Stored dataset items
+ + + + + + +

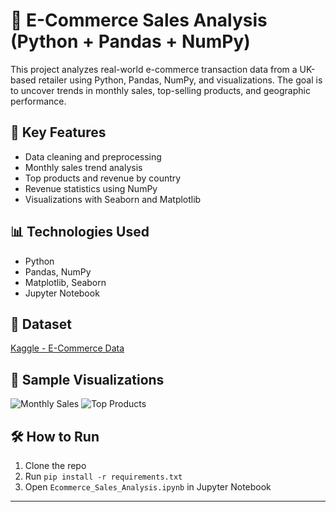 # 🛒 E-Commerce Sales Analysis (Python + Pandas + NumPy)

This project analyzes real-world e-commerce transaction data from a UK-based retailer using Python, Pandas, NumPy, and visualizations. The goal is to uncover trends in monthly sales, top-selling products, and geographic performance.

## 📂 Key Features
- Data cleaning and preprocessing
- Monthly sales trend analysis
- Top products and revenue by country
- Revenue statistics using NumPy
- Visualizations with Seaborn and Matplotlib

## 📊 Technologies Used
- Python
- Pandas, NumPy
- Matplotlib, Seaborn
- Jupyter Notebook

## 📁 Dataset
[Kaggle - E-Commerce Data](https://www.kaggle.com/datasets/carrie1/ecommerce-data)

## 📸 Sample Visualizations
![Monthly Sales](screenshots/monthly_sales.png)
![Top Products](screenshots/top_products.png)

## 🛠️ How to Run
1. Clone the repo  
2. Run `pip install -r requirements.txt`  
3. Open `Ecommerce_Sales_Analysis.ipynb` in Jupyter Notebook

---

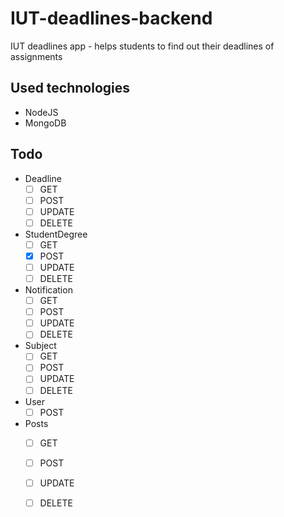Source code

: # IUT-deadlines-backend
IUT deadlines app - helps students to find out their deadlines of assignments

## Used technologies
- NodeJS
- MongoDB

## Todo

- Deadline
 	- [ ] GET
	- [ ] POST
	- [ ] UPDATE
	- [ ] DELETE

- StudentDegree
	- [ ] GET
	- [x] POST
	- [ ] UPDATE
	- [ ] DELETE

- Notification
	- [ ] GET
	- [ ] POST
	- [ ] UPDATE
	- [ ] DELETE

- Subject
	- [ ] GET
	- [ ] POST
	- [ ] UPDATE
	- [ ] DELETE

- User
	- [ ] POST

- Posts
	- [ ] GET
	- [ ] POST
	- [ ] UPDATE
	- [ ] DELETE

+ + + + + + +

Count the lines of the records that include the word "Notebook", please, and report the number alone.

*OUTPUT OF THE TASK*: 2